Magnetic fields play important roles in many astrophysical processes such as solar flares, stellar evolution, galaxy dynamics, and even the evolution of the universe. They also play a very important role in the dynamics of supernova remnants, which represent some of the most extreme environments in the universe, with conditions unlike anything we can duplicate on Earth.
In supernova explosions, particles are accelerated close to the speed-of-light and then speed through space as cosmic rays, some finding their way to Earth. The Earth is constantly being bombarded by trillions of these cosmic rays, with some of the highest energy ones coming from supernovae and supernova remnants.
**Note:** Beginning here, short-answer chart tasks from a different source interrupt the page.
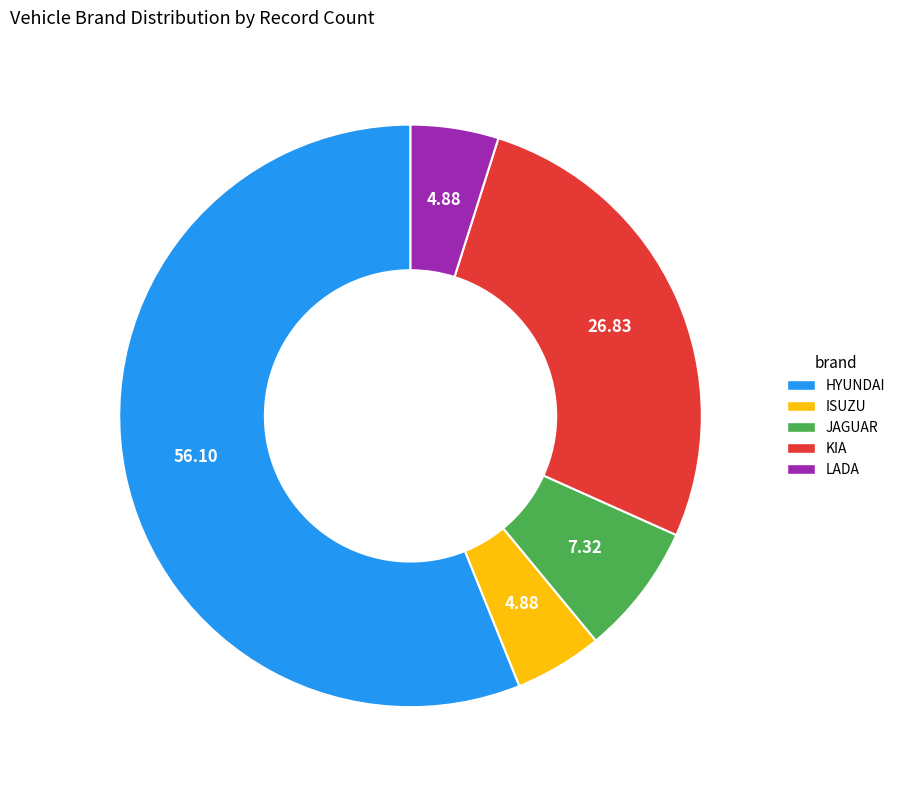

Which slice represents more than half of the pie?

HYUNDAI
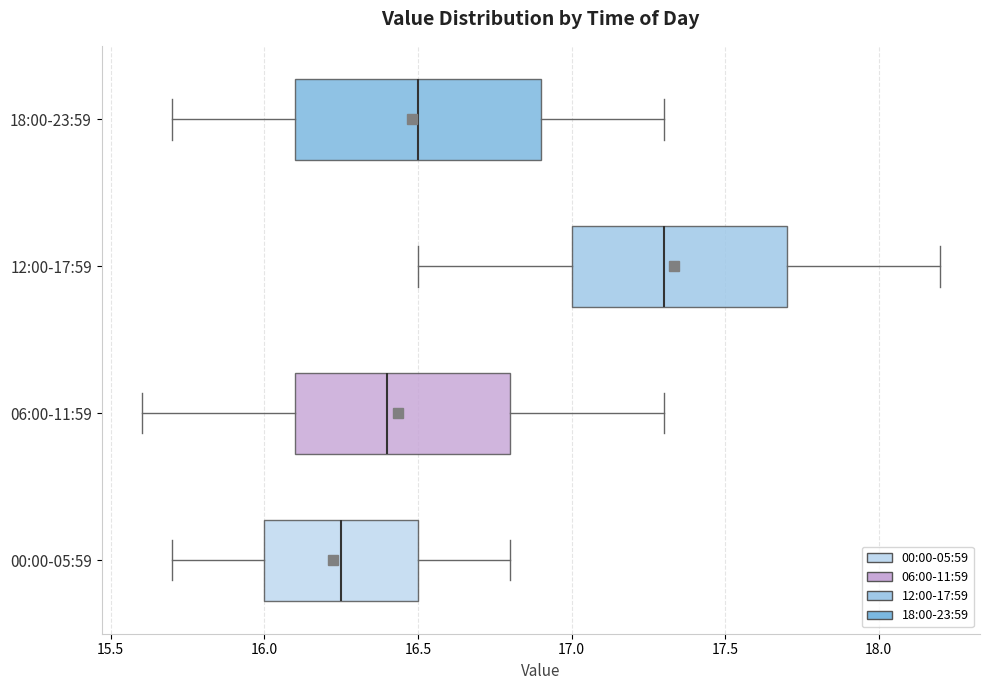

Which box is the widest, from its left edge to its right edge?

18:00-23:59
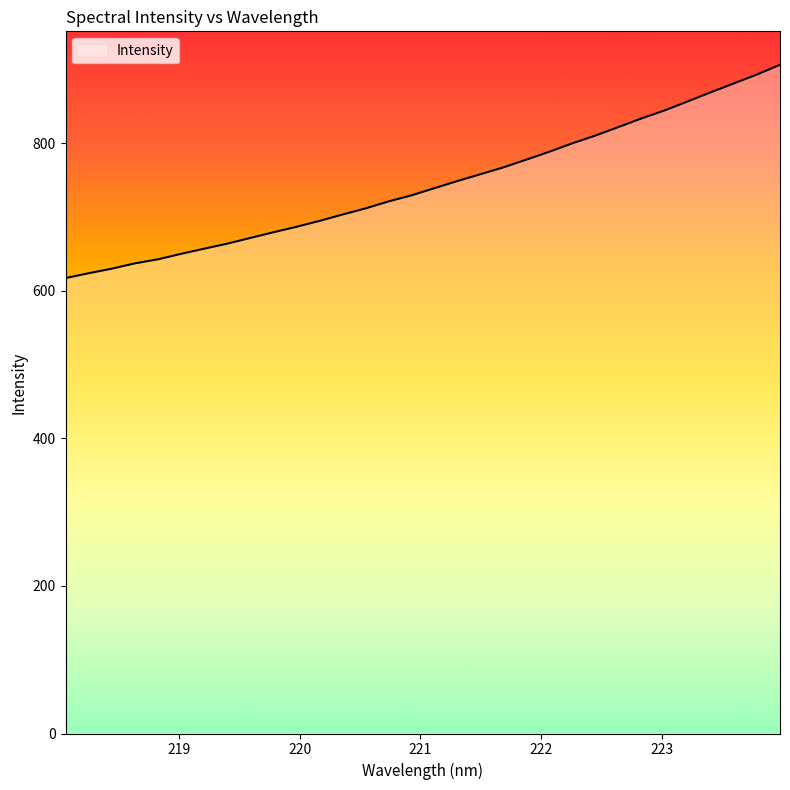

What is the difference between the second highest and minimum values?

275.9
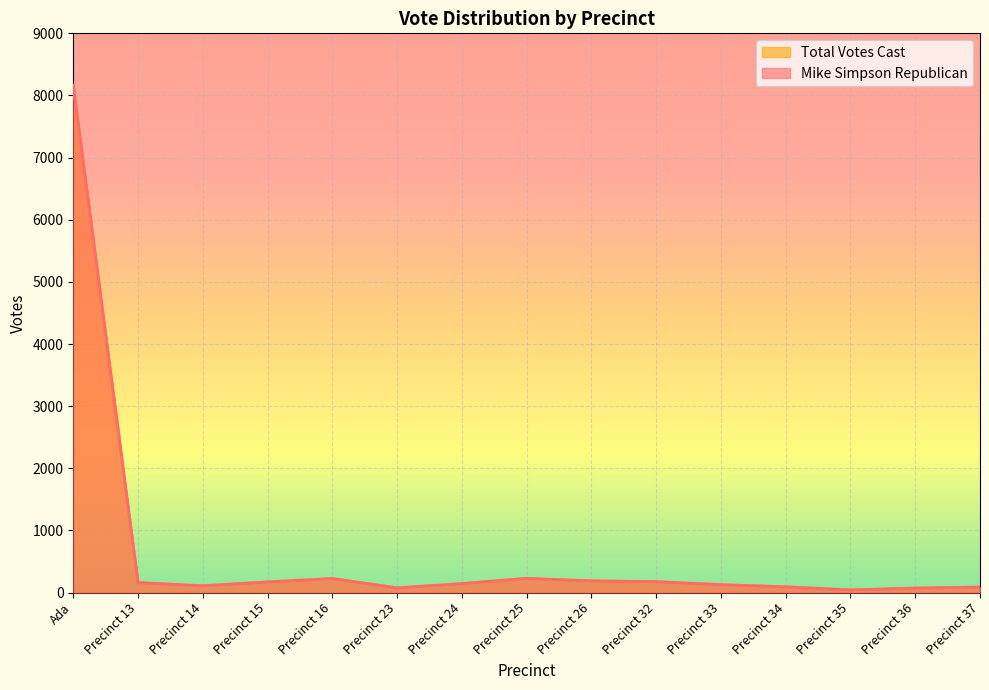

What is the label of the 8th point from the right?

Precinct 25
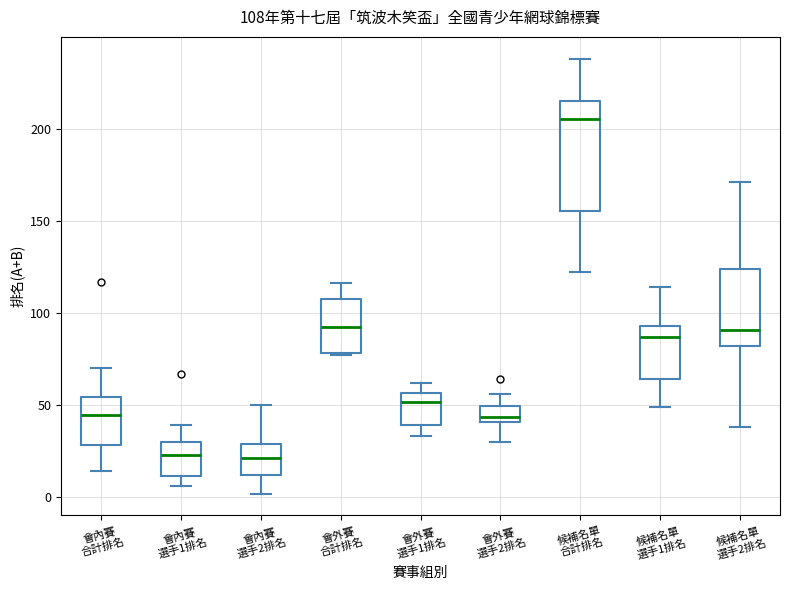

Comparing the boxes themselves (not the whiskers), which one is the tallest?

候補名單 合計排名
These can interfere with electronic equipment and be hazardous to people, particularly people flying in aircraft or living in space.
Supernova remnants are what's left after stars explode, effectively blowing giant bubbles in the interstellar medium. Many supernova remnants are double-lobed astronomical objects that look like two facing hamburger buns, with the invisible "burger" axes aligned with local magnetic fields.
For this study, the researchers examined archival radio images of every known supernova remnant in the galaxy to compile a complete sample of objects with this double-lobed shape. Observations show that these axes point in different directions, astronomers were not sure if the orientation is random, caused by local effects, or whether the direction may be influenced by the Milky Way Galaxy's own magnetic field. By comparing the orientation of the supernova remnants in the images with models based on simulations of the galaxy's magnetic field, the astronomers found a connection between the supernova remnants and their environment.
Astronomers used a super computer in the Department of Physics and Astronomy at the University of Manitoba to create these models of supernova remnants. The appearance of the simulated supernova remnants depended on the orientation of the magnetic field lines for the direction of a particular remnant, and also differing distances from the Sun.
Samar Safi-Harb, West's doctoral thesis advisor, notes: "West's research further stresses the importance of studying supernova remnants, which not only host the heavy elements we are made of, but also help us understand the interplay between these fascinating objects and cosmic magnetism."
West and her colleagues found that about 80 out of 300 known supernova remnants in the galaxy have the double-lobed shape and most of these (about 75 percent) have models that match the orientation for at least some distances along the line of sight. This gives some insight into the nature of supernova remnants and also helps refine our understanding of the galaxy's magnetic field. Furthermore, this research helps astronomers understand how cosmic rays can journey to us on this "galactic superhighway."